#### WORK TASK:
Pick up the passage below about rainforest plants as a source of medicine after its final sentence, and continue writing it.

Why should we in the United States be concerned about the destruction of distant tropical rainforests? Because rainforest plants are complex chemical storehouses that contain many undiscovered biodynamic compounds with unrealized potential for use in modern medicine. We can gain access to these materials only if we study and conserve the species that contain them.

Rainforests currently provide half of today's medicines. These include pharmaceutical and medicinal medicines. 70% of the plants found to have anti-cancer properties are found only in the rainforest. Rainforests and their immense undiscovered biodiversity hold the key to unlocking tomorrow's cures. How many cures have we already lost?

Two drugs we have, we obtained from a rainforest plant known as the Madagascar periwinkle, which is now extinct in the wild due to deforestation. They have increased the chances of survival for children with leukemia from 20 percent to over 90 percent. Think about it; 9 out of 10 children are now saved rather than 9 of 10 children dying from leukemia. How many children have been spared, and how many more will continue to be spared because of this single rainforest plant? What if we failed to discover this one important plant among millions before it was extinct? When our remaining rainforests are gone their rare plants and animals will be lost, and so will their cures be lost.

No one can challenge the fact that we are largely dependent on plants for treating our aliments. Almost 90% of people in developing countries still rely on traditional medicine. In the United States, some 25% of prescriptions are filled with drugs whose active ingredients are extracted or derived from plants. Sales of these drugs in the U.S. amounted to over $5 billion a year. Worldwide sales of these plant-based drugs are estimated at $40 billion a year. Still even more drugs are derived from animals, insects and microorganisms.

The U.S. National Cancer Institute has identified over 3,000 plants that are active against cancer cells, and 70% of these plants are found only in rainforests. Over 25% of the active ingredients in today's cancer-fighting drugs come from rainforest organisms. Among the thousands of species of rainforest plants that have not been analyzed are many more thousands of unknown plant chemicals. Many of these chemicals have evolved to protect plants from pathogens. These plant chemicals may help us in our own struggle with constantly evolving pathogens such as bacteria-resistant pathogens in tuberculosis, measles, and HIV. Experts now believe that if there is a cure for cancer or AIDS, it will probably be found in the rainforest.

[Records from a data collection]
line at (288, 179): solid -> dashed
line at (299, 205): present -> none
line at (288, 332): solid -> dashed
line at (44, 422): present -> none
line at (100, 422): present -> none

#### RESULT OF THE TASK:
Today over 100 pharmaceutical companies and several branches of the US government, including giants like Merck, Abbott, Bristol-Myers Squibb, Eli Lilly, Monsanto, SmithKline Beecham, and the National Cancer Institute are engaged in plant-based research projects for possible drugs and cures for viruses, infections, cancer, and AIDS. Most of this research is currently taking place in rainforests. This new pharmacological industry is called bioprospecting, and it has sprung up from an unlikely confederacy: plant-collectors, anthropologists, ecologists, conservationists, natural product companies and nutritional supplement manufacturers, AIDS and cancer researchers, executives in the world's largest drug companies, and native indigenous shamans. They are part of a radical experiment to preserve the world's rainforests by showing how much more valuable they are standing than cut down. It's a race against a clock whose every tick means another acre of charred forest. Yet it is also a race that pits one explorer against another. Those who score the first big hit in bioprospecting will secure wealth and a piece of scientific immortality.

In November 1991 Merck Pharmaceutical Company announced a landmark agreement to obtain samples of wild plants for drug-screening from Costa Rica's National Biodiversity Institute (INBio). Spurred by this and other biodiversity prospecting ventures, interest in the commercial value of plant genetic and biochemical resources is growing today. While the Merck-INBio agreement provides a fascinating example of a private partnership that contributes to rural economic development, rainforest conservation, and technology transfer, virtually no precedent exists for national policies and legislation to govern and regulate what amounts to a brand new industry.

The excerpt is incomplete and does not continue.